OBJECTIVE
Rewrite the lines below as a numbered list, skipping blank lines and omitting any picture lines.

[Records from a collection]
━━━━

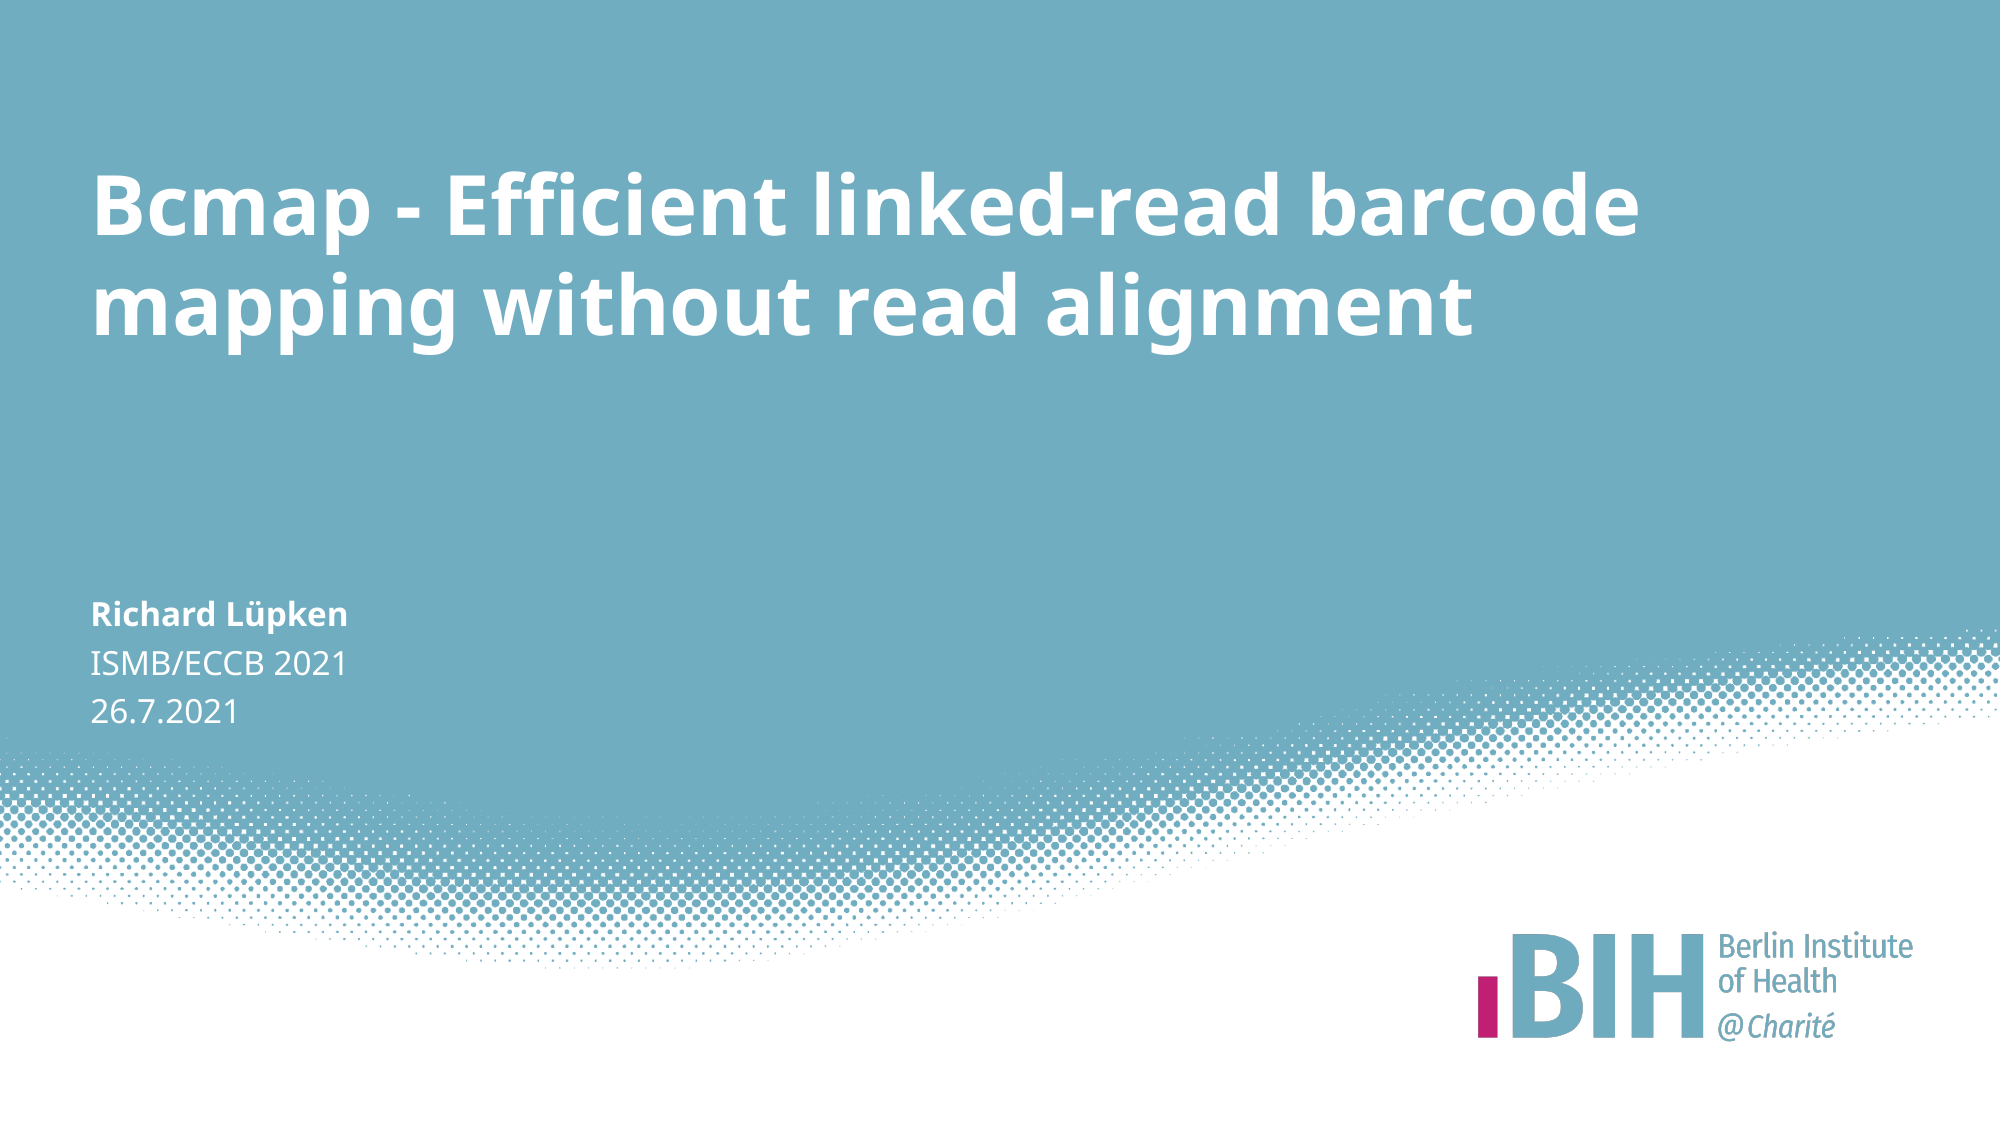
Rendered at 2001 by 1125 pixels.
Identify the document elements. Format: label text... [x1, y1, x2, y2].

slide_number 26.7.2021 [90, 693, 292, 728]
picture [0, 0, 2000, 1125]
list Richard Lüpken [90, 574, 1355, 633]
list ISMB/ECCB 2021 [90, 633, 1355, 693]
title Bcmap - Efficient linked-read barcode mapping without read alignment [90, 149, 1973, 395]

━━━━

SOLUTION FOR THIS PROBLEM
1. Rendered at 2001 by 1125 pixels.
2. Identify the document elements. Format: label text... [x1, y1, x2, y2].
3. slide_number 26.7.2021 [90, 693, 292, 728]
4. picture [0, 0, 2000, 1125]
5. list Richard Lüpken [90, 574, 1355, 633]
6. list ISMB/ECCB 2021 [90, 633, 1355, 693]
7. title Bcmap - Efficient linked-read barcode mapping without read alignment [90, 149, 1973, 395]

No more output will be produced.